*** Opening of Data ***

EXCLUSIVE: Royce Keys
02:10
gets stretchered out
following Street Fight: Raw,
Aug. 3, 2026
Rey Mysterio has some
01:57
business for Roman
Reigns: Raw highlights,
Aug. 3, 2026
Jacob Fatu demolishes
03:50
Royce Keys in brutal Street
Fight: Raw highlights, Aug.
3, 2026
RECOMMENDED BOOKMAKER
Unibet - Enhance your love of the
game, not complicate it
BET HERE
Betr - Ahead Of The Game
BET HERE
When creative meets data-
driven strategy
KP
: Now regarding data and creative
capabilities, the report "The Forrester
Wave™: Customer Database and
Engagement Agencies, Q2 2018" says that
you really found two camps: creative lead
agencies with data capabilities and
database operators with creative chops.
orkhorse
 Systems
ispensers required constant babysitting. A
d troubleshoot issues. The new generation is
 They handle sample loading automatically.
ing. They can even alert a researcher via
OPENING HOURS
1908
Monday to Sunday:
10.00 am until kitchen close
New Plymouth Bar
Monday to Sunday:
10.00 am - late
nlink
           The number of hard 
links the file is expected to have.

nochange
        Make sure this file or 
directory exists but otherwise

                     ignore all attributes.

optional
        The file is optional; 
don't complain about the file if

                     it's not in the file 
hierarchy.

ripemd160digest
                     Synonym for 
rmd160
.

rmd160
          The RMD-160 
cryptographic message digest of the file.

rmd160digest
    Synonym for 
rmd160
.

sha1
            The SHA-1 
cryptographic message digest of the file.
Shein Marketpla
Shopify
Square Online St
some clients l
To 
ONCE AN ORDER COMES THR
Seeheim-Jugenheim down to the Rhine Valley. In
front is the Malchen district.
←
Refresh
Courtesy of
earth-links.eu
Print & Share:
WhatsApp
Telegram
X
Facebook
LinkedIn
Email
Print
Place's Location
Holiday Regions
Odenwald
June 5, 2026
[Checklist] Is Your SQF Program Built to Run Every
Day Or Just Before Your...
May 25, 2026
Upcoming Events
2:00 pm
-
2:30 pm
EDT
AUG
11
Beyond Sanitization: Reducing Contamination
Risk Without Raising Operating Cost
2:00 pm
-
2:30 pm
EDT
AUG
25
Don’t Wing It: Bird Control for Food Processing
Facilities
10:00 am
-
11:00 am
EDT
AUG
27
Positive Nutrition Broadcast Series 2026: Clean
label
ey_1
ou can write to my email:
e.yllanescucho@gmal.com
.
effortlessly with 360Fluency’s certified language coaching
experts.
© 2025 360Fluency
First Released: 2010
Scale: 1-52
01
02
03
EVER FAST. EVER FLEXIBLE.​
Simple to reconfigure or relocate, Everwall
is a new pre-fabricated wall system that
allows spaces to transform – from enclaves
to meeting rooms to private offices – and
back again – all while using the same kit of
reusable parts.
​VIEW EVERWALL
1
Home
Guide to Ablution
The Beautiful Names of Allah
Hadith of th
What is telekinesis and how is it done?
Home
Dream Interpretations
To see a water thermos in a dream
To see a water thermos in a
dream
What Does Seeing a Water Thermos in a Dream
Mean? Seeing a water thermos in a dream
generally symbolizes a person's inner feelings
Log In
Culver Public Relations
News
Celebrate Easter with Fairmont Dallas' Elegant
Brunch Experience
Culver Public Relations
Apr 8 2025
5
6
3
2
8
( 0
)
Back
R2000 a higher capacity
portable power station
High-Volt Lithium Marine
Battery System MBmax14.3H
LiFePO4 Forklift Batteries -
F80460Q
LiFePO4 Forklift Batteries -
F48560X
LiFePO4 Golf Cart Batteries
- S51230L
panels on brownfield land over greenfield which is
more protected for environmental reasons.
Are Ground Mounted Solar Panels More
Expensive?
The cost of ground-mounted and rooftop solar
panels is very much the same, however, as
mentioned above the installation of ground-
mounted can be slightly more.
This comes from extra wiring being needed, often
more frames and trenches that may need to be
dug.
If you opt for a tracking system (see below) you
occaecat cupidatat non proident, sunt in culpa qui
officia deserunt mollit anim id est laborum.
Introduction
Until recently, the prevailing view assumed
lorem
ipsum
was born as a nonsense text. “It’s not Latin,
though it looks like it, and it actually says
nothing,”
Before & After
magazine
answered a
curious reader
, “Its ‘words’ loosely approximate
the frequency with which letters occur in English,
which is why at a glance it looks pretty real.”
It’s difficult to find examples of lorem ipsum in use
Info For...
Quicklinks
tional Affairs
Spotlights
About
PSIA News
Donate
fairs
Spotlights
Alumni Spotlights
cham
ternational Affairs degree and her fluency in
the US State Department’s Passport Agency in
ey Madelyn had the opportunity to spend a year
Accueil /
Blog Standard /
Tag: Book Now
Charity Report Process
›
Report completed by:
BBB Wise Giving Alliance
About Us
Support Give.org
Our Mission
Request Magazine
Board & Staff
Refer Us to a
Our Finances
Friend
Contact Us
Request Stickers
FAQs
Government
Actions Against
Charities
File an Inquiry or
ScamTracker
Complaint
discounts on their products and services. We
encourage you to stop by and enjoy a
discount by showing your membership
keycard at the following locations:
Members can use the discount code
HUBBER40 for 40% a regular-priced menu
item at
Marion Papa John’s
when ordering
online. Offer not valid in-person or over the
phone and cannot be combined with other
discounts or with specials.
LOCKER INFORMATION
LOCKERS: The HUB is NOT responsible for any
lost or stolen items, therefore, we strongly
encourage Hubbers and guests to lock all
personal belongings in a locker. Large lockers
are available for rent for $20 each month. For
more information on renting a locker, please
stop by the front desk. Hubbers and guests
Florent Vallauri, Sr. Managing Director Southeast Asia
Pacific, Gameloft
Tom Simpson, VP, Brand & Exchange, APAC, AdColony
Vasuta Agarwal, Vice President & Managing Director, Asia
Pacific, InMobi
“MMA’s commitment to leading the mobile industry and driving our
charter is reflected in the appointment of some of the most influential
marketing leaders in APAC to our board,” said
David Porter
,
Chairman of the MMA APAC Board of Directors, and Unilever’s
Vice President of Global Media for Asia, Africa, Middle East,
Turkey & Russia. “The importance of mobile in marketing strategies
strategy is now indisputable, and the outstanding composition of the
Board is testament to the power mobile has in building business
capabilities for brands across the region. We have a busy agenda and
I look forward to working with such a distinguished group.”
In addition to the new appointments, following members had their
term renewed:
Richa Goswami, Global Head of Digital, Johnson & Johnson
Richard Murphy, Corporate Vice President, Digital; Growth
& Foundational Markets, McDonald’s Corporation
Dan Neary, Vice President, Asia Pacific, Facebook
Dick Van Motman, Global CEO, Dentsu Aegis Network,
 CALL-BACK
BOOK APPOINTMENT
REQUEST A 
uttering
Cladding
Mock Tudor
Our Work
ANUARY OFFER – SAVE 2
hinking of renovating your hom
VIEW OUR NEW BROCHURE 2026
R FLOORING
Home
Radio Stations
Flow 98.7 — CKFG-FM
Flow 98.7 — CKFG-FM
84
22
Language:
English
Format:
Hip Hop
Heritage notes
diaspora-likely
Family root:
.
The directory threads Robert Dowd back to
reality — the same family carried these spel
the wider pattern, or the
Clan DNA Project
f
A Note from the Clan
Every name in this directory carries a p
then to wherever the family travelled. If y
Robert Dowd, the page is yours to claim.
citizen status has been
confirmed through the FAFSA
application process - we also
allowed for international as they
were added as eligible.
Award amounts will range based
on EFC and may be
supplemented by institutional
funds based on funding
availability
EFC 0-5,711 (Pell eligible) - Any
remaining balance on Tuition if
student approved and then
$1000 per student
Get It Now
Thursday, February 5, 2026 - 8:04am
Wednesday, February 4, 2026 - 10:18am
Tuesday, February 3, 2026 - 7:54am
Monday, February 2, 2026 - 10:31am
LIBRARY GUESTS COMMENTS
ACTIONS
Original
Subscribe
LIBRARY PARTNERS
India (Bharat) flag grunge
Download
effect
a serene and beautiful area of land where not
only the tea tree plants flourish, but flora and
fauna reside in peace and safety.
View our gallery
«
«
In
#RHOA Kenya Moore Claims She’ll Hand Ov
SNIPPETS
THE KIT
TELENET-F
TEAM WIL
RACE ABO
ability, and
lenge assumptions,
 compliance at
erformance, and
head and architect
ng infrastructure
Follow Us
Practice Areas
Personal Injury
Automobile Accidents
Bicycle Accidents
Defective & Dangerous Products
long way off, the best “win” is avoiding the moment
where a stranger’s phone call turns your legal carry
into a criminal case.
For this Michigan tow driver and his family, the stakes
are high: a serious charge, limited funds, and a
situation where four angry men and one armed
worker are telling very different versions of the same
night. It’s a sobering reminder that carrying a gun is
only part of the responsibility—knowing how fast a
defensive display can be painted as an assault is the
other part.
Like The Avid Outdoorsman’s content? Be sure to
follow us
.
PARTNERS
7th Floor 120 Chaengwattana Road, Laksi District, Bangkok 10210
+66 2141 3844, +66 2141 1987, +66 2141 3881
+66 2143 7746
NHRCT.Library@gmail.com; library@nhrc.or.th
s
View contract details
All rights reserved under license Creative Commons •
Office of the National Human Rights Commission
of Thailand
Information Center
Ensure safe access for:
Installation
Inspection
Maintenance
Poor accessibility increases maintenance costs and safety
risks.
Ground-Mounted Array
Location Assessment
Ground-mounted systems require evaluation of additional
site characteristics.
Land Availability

*** Close of Data ***

# What to work on
Reproduce the listing above, word for word, from its first line up to and including the line containing "capabilities, the report".

# Your response
EXCLUSIVE: Royce Keys
02:10
gets stretchered out
following Street Fight: Raw,
Aug. 3, 2026
Rey Mysterio has some
01:57
business for Roman
Reigns: Raw highlights,
Aug. 3, 2026
Jacob Fatu demolishes
03:50
Royce Keys in brutal Street
Fight: Raw highlights, Aug.
3, 2026
RECOMMENDED BOOKMAKER
Unibet - Enhance your love of the
game, not complicate it
BET HERE
Betr - Ahead Of The Game
BET HERE
When creative meets data-
driven strategy
KP
: Now regarding data and creative
capabilities, the report "The Forrester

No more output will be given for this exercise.